* ACTION ITEM *
Treat the line containing "Fig. 1 Map of Kersa sub-watershed" as the first line of the answer and the last line of the data as its final line, reproducing every line between exactly.
━━━━━━
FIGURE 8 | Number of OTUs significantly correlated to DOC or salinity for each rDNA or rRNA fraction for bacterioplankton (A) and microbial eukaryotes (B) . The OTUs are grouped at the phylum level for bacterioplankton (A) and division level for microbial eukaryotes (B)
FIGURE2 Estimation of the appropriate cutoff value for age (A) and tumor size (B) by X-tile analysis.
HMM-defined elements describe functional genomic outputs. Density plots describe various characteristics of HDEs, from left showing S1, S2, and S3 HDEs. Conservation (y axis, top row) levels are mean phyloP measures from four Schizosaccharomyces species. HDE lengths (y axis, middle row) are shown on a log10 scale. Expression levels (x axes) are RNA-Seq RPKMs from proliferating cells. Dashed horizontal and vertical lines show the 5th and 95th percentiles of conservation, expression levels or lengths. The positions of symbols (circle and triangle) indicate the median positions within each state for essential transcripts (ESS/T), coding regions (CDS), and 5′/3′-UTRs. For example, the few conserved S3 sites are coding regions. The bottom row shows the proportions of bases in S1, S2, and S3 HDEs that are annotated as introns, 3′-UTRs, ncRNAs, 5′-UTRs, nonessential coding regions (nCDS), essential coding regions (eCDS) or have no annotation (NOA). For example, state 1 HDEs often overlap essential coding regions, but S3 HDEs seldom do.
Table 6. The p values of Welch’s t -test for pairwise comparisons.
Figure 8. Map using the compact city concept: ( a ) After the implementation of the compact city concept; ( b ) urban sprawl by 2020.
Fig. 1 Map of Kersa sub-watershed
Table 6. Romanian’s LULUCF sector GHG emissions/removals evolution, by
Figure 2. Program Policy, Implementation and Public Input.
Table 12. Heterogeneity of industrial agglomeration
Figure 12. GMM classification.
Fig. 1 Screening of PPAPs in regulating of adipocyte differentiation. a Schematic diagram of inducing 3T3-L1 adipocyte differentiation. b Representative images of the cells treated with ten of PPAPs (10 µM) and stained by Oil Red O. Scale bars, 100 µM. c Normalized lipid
━━━━━━
* ANSWER BELOW *
Fig. 1 Map of Kersa sub-watershed
Table 6. Romanian’s LULUCF sector GHG emissions/removals evolution, by
Figure 2. Program Policy, Implementation and Public Input.
Table 12. Heterogeneity of industrial agglomeration
Figure 12. GMM classification.
Fig. 1 Screening of PPAPs in regulating of adipocyte differentiation. a Schematic diagram of inducing 3T3-L1 adipocyte differentiation. b Representative images of the cells treated with ten of PPAPs (10 µM) and stained by Oil Red O. Scale bars, 100 µM. c Normalized lipid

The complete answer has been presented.